Submissions to this competition must be made through Kaggle Notebooks. In order for the "Submit to Competition" button to be active after a commit, the following conditions must be met:

- GPU Notebooks <= 3 hours run-time
- CPU Notebooks <= 9 hours run-time
- Internet access off
- External data is allowed (including training offline and uploading the model)
- No custom packages enabled in kernels
- Submission files must be named "submission.csv"

Please see the [Code competition FAQ](https://www.kaggle.com/docs/competitions#kernels-only-FAQ) for more information on how to submit.

## Citation

keyboard_arrow_up

fchollet, Julia Elliott, JWhyW24, Paige Bailey, Phil Culliton, raguptamd, TomK. (2019). TensorFlow 2.0 Question Answering. Kaggle. https://kaggle.com/competitions/tensorflow2-question-answering


# Data

## Dataset Description

In this competition, we are tasked with selecting the best short and long answers from Wikipedia articles to the given questions.

### What should I expect the data format to be?

Each sample contains a Wikipedia article, a related question, and the candidate long form answers. The training examples also provide the correct long and short form answer or answers for the sample, if any exist.

### What am I predicting?

For each article + question pair, you must predict / select long and short form answers to the question drawn *directly from the article*.

- A long answer would be a longer section of text that answers the question - several sentences or a paragraph.
- A short answer might be a sentence or phrase, or even in some cases a YES/NO. The short answers are always contained within / a subset of one of the plausible long answers.
- A given article can (and very often will) allow for both long *and* short answers, depending on the question.

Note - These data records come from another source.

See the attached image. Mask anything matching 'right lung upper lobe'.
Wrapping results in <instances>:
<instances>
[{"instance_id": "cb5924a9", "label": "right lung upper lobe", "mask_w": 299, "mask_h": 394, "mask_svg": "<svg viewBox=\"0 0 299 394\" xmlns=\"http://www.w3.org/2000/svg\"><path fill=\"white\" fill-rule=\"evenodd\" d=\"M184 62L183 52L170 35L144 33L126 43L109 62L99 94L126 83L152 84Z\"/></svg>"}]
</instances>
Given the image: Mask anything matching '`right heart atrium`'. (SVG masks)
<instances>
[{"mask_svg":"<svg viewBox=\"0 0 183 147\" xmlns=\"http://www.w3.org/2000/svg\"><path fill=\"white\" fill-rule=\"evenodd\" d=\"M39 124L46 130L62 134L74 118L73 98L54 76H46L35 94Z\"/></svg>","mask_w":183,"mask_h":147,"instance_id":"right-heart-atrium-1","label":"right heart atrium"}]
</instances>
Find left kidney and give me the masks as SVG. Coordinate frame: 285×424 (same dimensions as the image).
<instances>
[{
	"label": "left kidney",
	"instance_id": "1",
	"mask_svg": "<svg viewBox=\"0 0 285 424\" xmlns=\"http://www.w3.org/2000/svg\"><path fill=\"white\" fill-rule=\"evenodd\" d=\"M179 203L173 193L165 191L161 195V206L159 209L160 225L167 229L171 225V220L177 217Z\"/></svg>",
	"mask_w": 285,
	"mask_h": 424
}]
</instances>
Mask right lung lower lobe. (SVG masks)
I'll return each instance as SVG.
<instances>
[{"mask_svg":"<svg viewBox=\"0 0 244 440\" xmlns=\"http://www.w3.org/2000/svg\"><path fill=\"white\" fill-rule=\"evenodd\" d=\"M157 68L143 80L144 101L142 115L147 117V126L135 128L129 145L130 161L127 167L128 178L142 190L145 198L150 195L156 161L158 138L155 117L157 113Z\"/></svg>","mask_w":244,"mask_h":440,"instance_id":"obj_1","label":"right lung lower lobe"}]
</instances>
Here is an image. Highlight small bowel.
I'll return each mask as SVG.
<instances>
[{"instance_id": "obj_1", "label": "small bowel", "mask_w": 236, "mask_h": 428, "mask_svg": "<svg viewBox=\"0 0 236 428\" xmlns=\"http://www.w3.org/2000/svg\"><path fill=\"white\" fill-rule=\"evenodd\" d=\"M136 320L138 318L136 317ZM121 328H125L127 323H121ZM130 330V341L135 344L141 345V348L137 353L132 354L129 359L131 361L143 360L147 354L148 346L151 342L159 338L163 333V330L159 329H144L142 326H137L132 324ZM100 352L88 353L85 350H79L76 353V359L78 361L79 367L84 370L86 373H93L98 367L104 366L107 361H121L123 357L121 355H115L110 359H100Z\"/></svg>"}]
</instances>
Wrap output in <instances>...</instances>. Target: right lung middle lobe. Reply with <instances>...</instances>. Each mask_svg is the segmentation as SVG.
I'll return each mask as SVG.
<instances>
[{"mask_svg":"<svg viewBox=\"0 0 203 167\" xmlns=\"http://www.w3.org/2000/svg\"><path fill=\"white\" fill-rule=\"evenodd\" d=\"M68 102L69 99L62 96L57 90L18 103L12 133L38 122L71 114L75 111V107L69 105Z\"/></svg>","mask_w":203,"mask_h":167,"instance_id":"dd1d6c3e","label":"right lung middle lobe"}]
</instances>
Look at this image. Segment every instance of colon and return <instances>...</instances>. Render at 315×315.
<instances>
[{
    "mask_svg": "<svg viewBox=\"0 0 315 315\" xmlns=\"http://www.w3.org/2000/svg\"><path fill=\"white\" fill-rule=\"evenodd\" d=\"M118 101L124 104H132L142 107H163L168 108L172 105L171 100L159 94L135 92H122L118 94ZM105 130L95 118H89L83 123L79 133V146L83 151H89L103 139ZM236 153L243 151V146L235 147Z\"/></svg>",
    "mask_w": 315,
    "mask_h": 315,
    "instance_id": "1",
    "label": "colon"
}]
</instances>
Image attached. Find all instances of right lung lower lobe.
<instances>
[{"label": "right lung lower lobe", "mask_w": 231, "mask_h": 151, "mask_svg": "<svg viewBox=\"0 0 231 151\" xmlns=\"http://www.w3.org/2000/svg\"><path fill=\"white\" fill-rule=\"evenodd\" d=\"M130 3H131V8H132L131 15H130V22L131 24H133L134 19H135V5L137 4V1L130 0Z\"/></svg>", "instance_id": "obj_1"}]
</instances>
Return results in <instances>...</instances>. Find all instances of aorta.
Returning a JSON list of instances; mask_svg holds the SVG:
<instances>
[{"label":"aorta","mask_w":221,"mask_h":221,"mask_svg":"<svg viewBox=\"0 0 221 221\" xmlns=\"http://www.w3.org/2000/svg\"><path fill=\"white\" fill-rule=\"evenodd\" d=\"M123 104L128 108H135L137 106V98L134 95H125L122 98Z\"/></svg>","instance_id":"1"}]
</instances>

There is more detail about the data and what you're predicting [on the Github page for the Natural Questions dataset](https://github.com/google-research-datasets/natural-questions/blob/master/README.md). This page also contains helpful utilities and scripts. Note that we are using the simplified text version of the data - most of the HTML tags have been removed, and only those necessary to break up paragraphs / sections are included.

### File descriptions

- **simplified-nq-train.jsonl** - the training data, in newline-delimited JSON format.
- **simplified-nq-kaggle-test.jsonl** - the test data, in newline-delimited JSON format.
- **sample_submission.csv** - a sample submission file in the correct format

### Data fields

- **document_text** - the text of the article in question (with some HTML tags to provide document structure). The text can be tokenized by splitting on whitespace.
- **question_text** - the question to be answered
- **long_answer_candidates** - a JSON array containing all of the plausible long answers.
- **annotations** - a JSON array containing all of the correct long + short answers. Only provided for train.
- **document_url** - the URL for the full article. Provided for informational purposes only. This is NOT the simplified version of the article so indices from this cannot be used directly. The content may also no longer match the html used to generate document_text. Only provided for train.
- **example_id** - unique ID for the sample.